- ОТРЫВОК
■ ■ ■ ■ ■

Гоголь по-детски смешлив и смешон, когда у него хорошее настроение, когда он кончил работу или знает, что написанное им не потребует переделки. Один из таких эпизодов описывает П. В. Анненков в своих воспоминаниях «Гоголь в Риме летом 1841 года»: «По светлому выражению его лица… видно было, что впечатления диктовки (Гоголь диктовал Анненкову „Мертвые души“. — И.З.) привели его в веселое состояние духа. Гоголь взял с собой зонтик на всякий случай, и как только повернули мы налево от дворца Барберини в глухой переулок, он принялся петь разгульную малороссийскую песню, наконец, пустился просто в пляс и стал вывертывать зонтиком на воздухе такие штуки, что не далее двух минут ручка зонтика осталась у него в руках, а остальное полетело в сторону. Он быстро поднял отломленную часть и продолжал песню. Так отозвалось удовлетворенное художническое чувство: Гоголь праздновал мир с самим собою…»
Немало таких же сцен и в воспоминаниях С. Т. Аксакова, Ф. Иордана и Ф. Чижова. Вот что пишет Ф. Чижов: «Мы с Ивановым всегда неразлучно ходили обедать в тот трактир, куда прежде ходил часто и Гоголь, именно как мы говорили, к Фалькону… Там его любили, и лакей… нам рассказывал, как часто signor Niccolo надувал их. В великий пост до Ave Maria, то есть до вечерни, начиная с полудня, все трактиры заперты. Ave Maria бывает около шести часов вечера. Вот когда случалось, что Гоголю сильно захочется есть, он и стучит в двери. Ему обыкновенно отвечают: „Нельзя отпереть“. Но Гоголь не слушает и говорит, что забыл платок, или табакерку, или что-нибудь другое. Ему отворяют, а он уже там остается и обедает…»

■ ■ ■ ■ ■

- ЗАПИСИ ДАННЫХ

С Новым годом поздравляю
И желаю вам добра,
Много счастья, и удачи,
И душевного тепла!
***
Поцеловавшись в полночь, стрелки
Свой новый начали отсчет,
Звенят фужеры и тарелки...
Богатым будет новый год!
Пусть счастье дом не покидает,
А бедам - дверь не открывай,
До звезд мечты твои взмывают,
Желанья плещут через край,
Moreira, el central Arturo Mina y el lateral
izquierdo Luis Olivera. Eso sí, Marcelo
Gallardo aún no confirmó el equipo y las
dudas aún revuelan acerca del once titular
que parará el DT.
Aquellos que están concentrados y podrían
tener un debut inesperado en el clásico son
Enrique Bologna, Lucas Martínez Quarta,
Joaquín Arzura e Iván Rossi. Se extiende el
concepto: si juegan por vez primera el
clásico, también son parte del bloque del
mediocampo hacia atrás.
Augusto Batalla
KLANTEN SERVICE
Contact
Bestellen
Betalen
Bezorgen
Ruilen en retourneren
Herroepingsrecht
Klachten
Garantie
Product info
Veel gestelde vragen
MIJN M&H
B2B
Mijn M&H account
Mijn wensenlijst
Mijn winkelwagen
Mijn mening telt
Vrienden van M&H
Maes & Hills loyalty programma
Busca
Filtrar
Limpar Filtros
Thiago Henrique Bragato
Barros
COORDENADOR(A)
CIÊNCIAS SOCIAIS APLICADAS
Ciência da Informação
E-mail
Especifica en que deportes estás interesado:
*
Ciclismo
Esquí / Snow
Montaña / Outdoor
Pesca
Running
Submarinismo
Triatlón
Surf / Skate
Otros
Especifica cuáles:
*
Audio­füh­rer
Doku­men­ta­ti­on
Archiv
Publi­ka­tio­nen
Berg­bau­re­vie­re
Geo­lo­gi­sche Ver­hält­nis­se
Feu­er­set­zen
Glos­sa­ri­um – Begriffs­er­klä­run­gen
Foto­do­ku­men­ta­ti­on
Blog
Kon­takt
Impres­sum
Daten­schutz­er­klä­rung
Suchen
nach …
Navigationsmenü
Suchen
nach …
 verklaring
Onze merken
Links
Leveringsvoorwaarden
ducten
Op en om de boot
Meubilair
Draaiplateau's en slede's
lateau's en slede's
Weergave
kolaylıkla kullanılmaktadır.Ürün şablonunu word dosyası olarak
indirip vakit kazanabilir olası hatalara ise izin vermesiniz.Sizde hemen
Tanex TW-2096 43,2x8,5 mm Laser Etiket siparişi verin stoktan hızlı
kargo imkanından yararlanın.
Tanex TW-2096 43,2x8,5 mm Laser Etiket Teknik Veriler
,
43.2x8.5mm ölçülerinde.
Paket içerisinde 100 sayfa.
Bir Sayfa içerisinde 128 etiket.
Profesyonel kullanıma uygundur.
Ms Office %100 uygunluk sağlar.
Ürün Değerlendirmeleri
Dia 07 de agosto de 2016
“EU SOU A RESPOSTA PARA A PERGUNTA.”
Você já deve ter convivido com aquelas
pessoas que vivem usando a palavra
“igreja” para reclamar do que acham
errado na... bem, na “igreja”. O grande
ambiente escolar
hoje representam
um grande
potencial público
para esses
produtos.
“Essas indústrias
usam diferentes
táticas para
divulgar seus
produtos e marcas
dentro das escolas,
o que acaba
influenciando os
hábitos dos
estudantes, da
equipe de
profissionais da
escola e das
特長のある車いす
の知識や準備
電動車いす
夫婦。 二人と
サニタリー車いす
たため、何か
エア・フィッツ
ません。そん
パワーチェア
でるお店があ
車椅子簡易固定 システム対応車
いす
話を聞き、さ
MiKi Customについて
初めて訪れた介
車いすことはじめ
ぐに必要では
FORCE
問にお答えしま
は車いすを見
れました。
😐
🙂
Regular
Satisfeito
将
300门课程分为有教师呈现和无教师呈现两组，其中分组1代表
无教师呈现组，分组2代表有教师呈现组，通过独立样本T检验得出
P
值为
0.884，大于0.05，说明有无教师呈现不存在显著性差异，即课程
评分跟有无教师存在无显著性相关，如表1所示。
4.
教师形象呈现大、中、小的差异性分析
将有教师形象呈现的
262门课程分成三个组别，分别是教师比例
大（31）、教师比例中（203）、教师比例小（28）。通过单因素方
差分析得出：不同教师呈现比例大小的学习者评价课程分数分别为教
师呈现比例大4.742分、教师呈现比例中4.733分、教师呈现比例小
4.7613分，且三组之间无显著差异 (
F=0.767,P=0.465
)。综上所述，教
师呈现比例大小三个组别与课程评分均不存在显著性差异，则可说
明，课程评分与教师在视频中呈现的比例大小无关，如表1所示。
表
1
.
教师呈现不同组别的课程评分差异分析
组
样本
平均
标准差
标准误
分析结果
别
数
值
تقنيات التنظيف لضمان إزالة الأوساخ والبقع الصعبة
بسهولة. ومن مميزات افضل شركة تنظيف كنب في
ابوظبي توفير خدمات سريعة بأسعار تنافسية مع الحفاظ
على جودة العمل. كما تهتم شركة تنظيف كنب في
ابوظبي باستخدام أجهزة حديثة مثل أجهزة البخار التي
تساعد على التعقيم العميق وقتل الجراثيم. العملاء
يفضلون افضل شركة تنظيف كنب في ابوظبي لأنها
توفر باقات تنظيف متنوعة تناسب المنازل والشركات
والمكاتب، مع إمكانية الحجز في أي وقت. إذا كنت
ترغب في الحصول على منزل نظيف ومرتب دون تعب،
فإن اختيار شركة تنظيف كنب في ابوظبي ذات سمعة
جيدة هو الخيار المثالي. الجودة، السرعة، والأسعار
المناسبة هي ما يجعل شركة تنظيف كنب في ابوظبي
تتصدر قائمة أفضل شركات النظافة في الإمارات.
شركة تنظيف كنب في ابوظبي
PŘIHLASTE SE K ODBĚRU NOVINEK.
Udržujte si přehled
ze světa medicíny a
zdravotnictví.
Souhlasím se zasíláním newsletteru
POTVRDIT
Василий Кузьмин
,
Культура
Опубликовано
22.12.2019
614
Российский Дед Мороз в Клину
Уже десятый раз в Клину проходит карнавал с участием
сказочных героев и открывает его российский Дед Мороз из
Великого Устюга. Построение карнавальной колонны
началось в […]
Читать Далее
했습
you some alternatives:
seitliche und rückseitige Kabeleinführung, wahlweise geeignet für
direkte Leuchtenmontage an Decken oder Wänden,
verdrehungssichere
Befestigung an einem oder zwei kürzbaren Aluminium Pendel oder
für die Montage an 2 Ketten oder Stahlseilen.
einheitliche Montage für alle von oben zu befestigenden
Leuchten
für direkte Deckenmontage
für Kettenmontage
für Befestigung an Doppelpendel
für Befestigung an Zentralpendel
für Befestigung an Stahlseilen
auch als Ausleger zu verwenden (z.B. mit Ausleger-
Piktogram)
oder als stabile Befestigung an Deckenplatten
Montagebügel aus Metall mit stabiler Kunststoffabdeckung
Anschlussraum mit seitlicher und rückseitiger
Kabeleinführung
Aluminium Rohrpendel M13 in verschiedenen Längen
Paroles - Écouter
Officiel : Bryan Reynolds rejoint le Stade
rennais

■ ■ ■ ■ ■

- ЗАДАНИЕ 1
Повторите отрывок целиком, слово в слово.
- ЗАДАНИЕ 2
Пожалуйста, продублируйте без изменений строки записей с самой первой по строку, содержащую «Enrique Bologna, Lucas», включительно. Больше ничего не приводите.

- ОТВЕТ 1
Гоголь по-детски смешлив и смешон, когда у него хорошее настроение, когда он кончил работу или знает, что написанное им не потребует переделки. Один из таких эпизодов описывает П. В. Анненков в своих воспоминаниях «Гоголь в Риме летом 1841 года»: «По светлому выражению его лица… видно было, что впечатления диктовки (Гоголь диктовал Анненкову „Мертвые души“. — И.З.) привели его в веселое состояние духа. Гоголь взял с собой зонтик на всякий случай, и как только повернули мы налево от дворца Барберини в глухой переулок, он принялся петь разгульную малороссийскую песню, наконец, пустился просто в пляс и стал вывертывать зонтиком на воздухе такие штуки, что не далее двух минут ручка зонтика осталась у него в руках, а остальное полетело в сторону. Он быстро поднял отломленную часть и продолжал песню. Так отозвалось удовлетворенное художническое чувство: Гоголь праздновал мир с самим собою…»
Немало таких же сцен и в воспоминаниях С. Т. Аксакова, Ф. Иордана и Ф. Чижова. Вот что пишет Ф. Чижов: «Мы с Ивановым всегда неразлучно ходили обедать в тот трактир, куда прежде ходил часто и Гоголь, именно как мы говорили, к Фалькону… Там его любили, и лакей… нам рассказывал, как часто signor Niccolo надувал их. В великий пост до Ave Maria, то есть до вечерни, начиная с полудня, все трактиры заперты. Ave Maria бывает около шести часов вечера. Вот когда случалось, что Гоголю сильно захочется есть, он и стучит в двери. Ему обыкновенно отвечают: „Нельзя отпереть“. Но Гоголь не слушает и говорит, что забыл платок, или табакерку, или что-нибудь другое. Ему отворяют, а он уже там остается и обедает…»

- ОТВЕТ 2
С Новым годом поздравляю
И желаю вам добра,
Много счастья, и удачи,
И душевного тепла!
***
Поцеловавшись в полночь, стрелки
Свой новый начали отсчет,
Звенят фужеры и тарелки...
Богатым будет новый год!
Пусть счастье дом не покидает,
А бедам - дверь не открывай,
До звезд мечты твои взмывают,
Желанья плещут через край,
Moreira, el central Arturo Mina y el lateral
izquierdo Luis Olivera. Eso sí, Marcelo
Gallardo aún no confirmó el equipo y las
dudas aún revuelan acerca del once titular
que parará el DT.
Aquellos que están concentrados y podrían
tener un debut inesperado en el clásico son
Enrique Bologna, Lucas Martínez Quarta,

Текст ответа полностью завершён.